**Given entries**.
***
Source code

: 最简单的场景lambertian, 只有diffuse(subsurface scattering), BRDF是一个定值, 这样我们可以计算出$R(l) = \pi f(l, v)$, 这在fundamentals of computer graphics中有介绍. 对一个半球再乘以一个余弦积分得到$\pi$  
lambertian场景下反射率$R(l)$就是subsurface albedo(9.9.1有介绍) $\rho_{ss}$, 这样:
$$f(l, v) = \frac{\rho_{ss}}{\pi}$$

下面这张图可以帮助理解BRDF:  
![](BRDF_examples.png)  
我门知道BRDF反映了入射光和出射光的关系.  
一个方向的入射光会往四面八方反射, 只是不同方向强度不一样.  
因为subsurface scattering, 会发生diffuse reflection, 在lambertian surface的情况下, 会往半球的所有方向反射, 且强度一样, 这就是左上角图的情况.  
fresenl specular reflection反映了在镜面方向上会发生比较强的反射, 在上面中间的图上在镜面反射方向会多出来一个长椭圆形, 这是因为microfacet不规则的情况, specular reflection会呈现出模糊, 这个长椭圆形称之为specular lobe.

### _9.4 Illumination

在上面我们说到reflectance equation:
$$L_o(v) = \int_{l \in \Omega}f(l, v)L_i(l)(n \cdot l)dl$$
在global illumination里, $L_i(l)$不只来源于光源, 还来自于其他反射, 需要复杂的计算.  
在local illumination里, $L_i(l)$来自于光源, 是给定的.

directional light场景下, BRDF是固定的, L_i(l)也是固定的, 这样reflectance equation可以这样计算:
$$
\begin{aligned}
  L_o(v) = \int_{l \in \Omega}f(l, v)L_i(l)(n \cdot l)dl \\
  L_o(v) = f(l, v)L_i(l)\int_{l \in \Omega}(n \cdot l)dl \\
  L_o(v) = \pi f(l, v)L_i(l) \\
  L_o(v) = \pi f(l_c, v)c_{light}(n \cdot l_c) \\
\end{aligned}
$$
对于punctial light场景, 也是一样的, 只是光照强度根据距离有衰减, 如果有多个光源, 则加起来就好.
***
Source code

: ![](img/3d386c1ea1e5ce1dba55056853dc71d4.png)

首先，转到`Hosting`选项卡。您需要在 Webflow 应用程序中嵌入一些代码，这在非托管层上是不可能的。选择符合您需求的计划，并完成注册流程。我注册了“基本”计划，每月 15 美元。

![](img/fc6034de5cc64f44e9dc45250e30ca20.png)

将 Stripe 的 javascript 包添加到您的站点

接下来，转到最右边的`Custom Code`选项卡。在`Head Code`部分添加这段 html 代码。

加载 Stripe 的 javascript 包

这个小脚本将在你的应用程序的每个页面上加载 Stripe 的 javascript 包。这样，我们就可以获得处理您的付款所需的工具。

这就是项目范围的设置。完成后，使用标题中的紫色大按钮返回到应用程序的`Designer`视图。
***
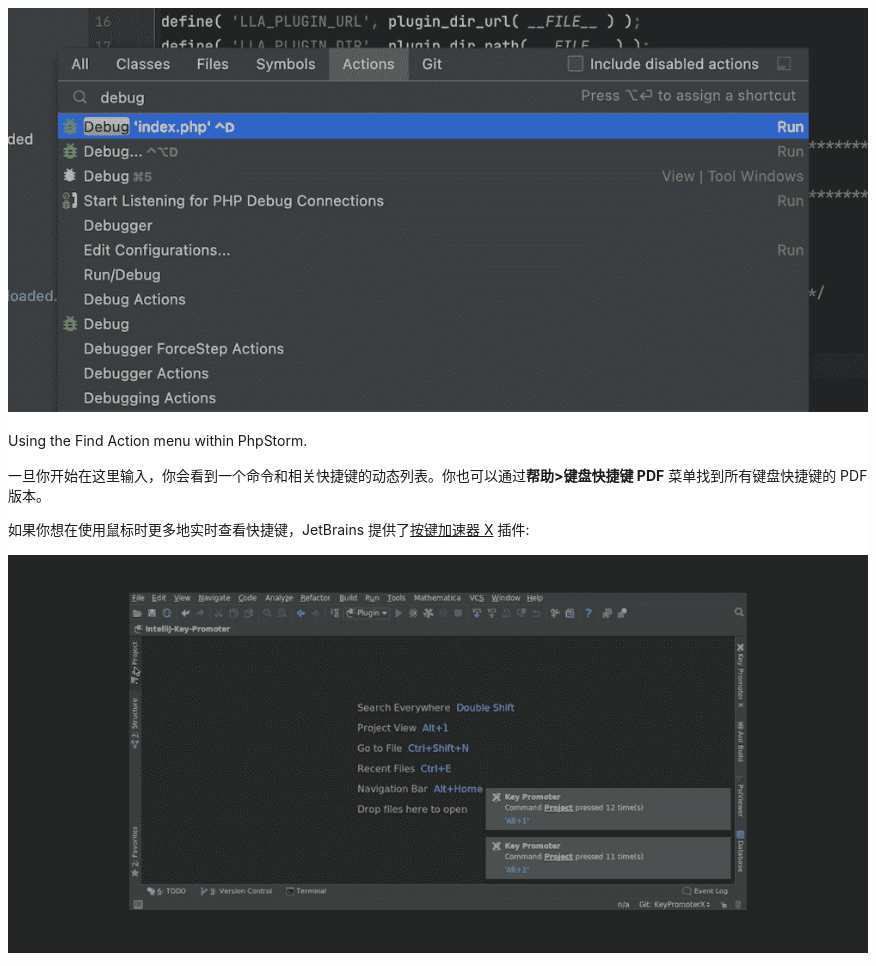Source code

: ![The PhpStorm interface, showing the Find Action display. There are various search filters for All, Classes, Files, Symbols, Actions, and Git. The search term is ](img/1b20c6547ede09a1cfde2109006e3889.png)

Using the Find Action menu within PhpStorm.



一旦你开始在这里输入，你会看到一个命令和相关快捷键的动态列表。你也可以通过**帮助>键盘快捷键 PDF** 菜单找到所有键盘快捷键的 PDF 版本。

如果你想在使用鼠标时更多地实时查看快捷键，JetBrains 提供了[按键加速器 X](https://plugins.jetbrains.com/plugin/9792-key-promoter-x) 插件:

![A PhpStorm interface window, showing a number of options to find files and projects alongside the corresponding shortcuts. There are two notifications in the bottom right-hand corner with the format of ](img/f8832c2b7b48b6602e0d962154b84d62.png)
***
Rewrite the lines of the material beginning at the line that contains "这个小脚本将在你的应用程序的每个页面上加载 Stripe 的" and ending after the line that contains "这就是项目范围的设置。完成后" as a JSON list of strings, one string per line, with blank lines omitted.

[
  "这个小脚本将在你的应用程序的每个页面上加载 Stripe 的 javascript 包。这样，我们就可以获得处理您的付款所需的工具。",
  "这就是项目范围的设置。完成后，使用标题中的紫色大按钮返回到应用程序的`Designer`视图。"
]